All MLM analyses create two output tables, model statistics and model effects. If compression is used, the analysis creates three tables.
The statistics table shows the results of the tests for each trait. The first line is for the model with no markers. Following that is a single line for each marker tested. The columns labeled “df”, “F”, and “p” are the degrees of freedom, F, and p-value from the F distribution for the test of the marker. The columns with “add_” are the degrees of freedom, F, and p-value from the F-test on the additive model, and the ones with “dom_” are the degrees of freedom, F, and p-value from the F-test of dominance after the additive model has been fitted. The column “errordf” is the degrees of freedom used for the denominator of the F-test. The column labeled “markerR2” is the R^2 for the marker calculated based on a formula for R^2 for a generalized least squares (GLS) model as shown here.
The columns “Genetic Var”, Residual Var”, and “-2LnLikelihood” list σ^2_a, σ^2_e, and minus two times the model likelihood, respectively. When the P3D option is used, all of the values are the same for a given trait because they are only calculated once. A second table lists the estimated effects of each allele for each marker similar to the output for GLM. The compression results table shown below shows the likelihood, genetic variance, and error variance for each compression level tested during the optimization process. The meaning of groups and compression is discussed above in the description of the compression method. The compression level with the lowest value of -2LnLk is used for testing markers.
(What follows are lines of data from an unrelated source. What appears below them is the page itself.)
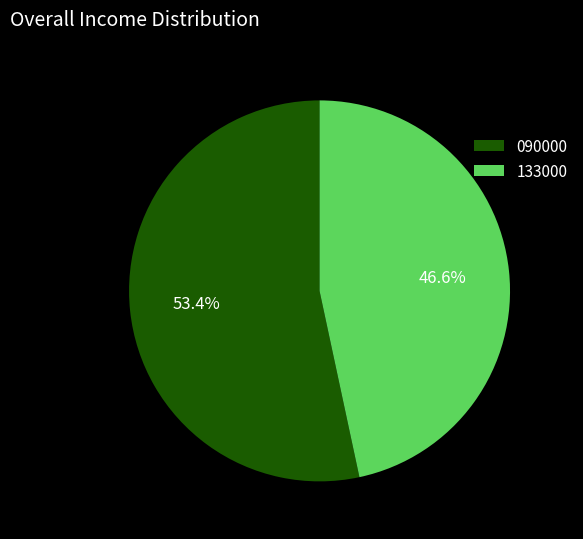

What is the smallest slice in the pie chart?

133000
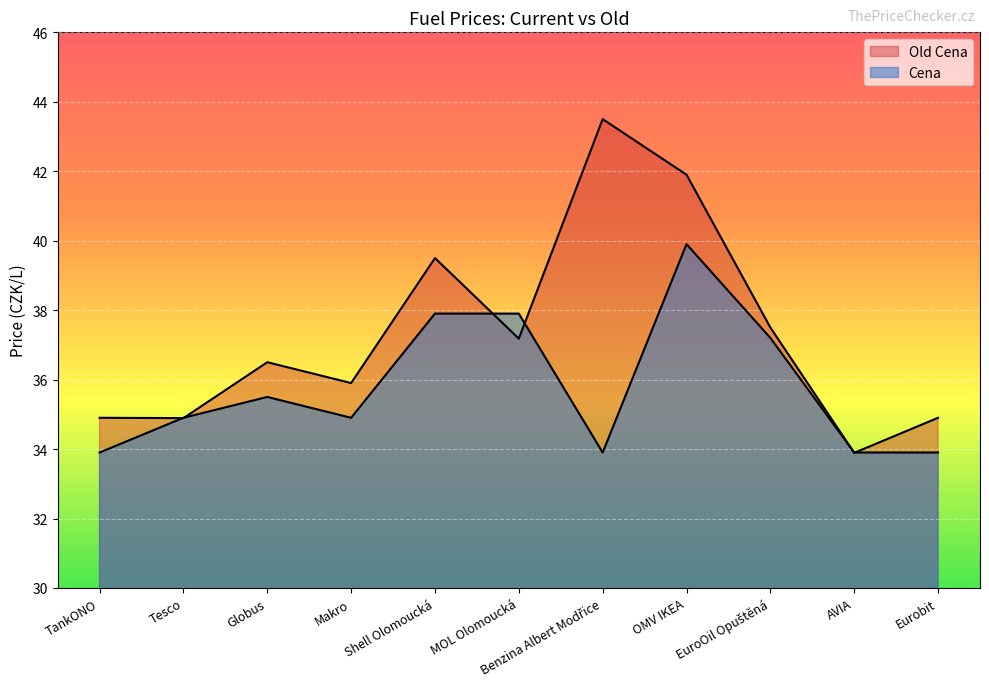

What is the difference between the second highest and second lowest values in the Old Cena series?

7.0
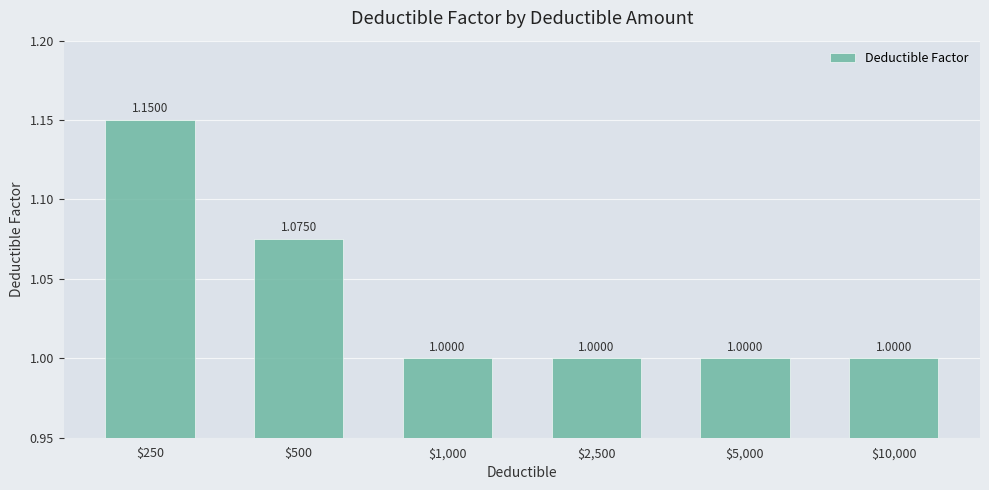

What is the average value?

1.0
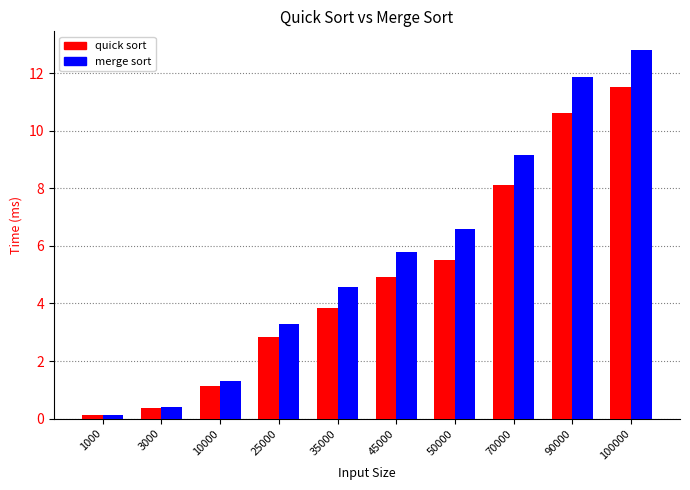

At which category does the chart reach its minimum across all series?

1000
#!shell ./run_pipeline.pl -fork1 -importGuess mdp_genotype.hmp.txt -FilterSiteBuilderPlugin -siteMinAlleleFreq 0.05 -endPlugin -fork2 -importGuess mdp_traits.txt -fork3 -importGuess mdp_population_structure.txt -excludeLastTrait -fork4 -importGuess mdp_kinship.txt -combine5 -input1 -input2 -input3 -intersect -combine6 -input5 -input4 -mlm -mlmVarCompEst P3D -mlmCompressionLevel Optimum -export mlm_output_tutorial
- How are marker effects estimated?
The alleles column in the effects output actual lists genotypes, where letters for the heterozygotes use the IUPAC nucleotide ambiguity codes. For example, A = AA, C = CC, and M = AC. Because the model fits an intercept, the genotype effects themselves cannot be independently estimated. In order to calculate effect estimates, one of the effects must be set to 0. In the case of bi-allelic loci with all three genotype classes, the heterozygous class is set to 0. For genotypes A, C, and M, the additive effect is estimated as (A - C)/2 (the effect of an allele substitution). The dominance effect is estimated as M - (A + C)/2. If the number of observations of one of the genotype classes is too low (especially if is below 5), the effect estimate can be influenced by outliers and may be unreliable.
Wonky bit: In statistics speak, although the genotype effects themselves are not estimable, some contrasts involving the genotype effects are estimable. This means that while the effect of genotype A is not estimable, the contrast A - M is. Setting M = 0 means A - M = A, which is reported in the effects table. Also, the additive and dominance effects are estimable contrasts.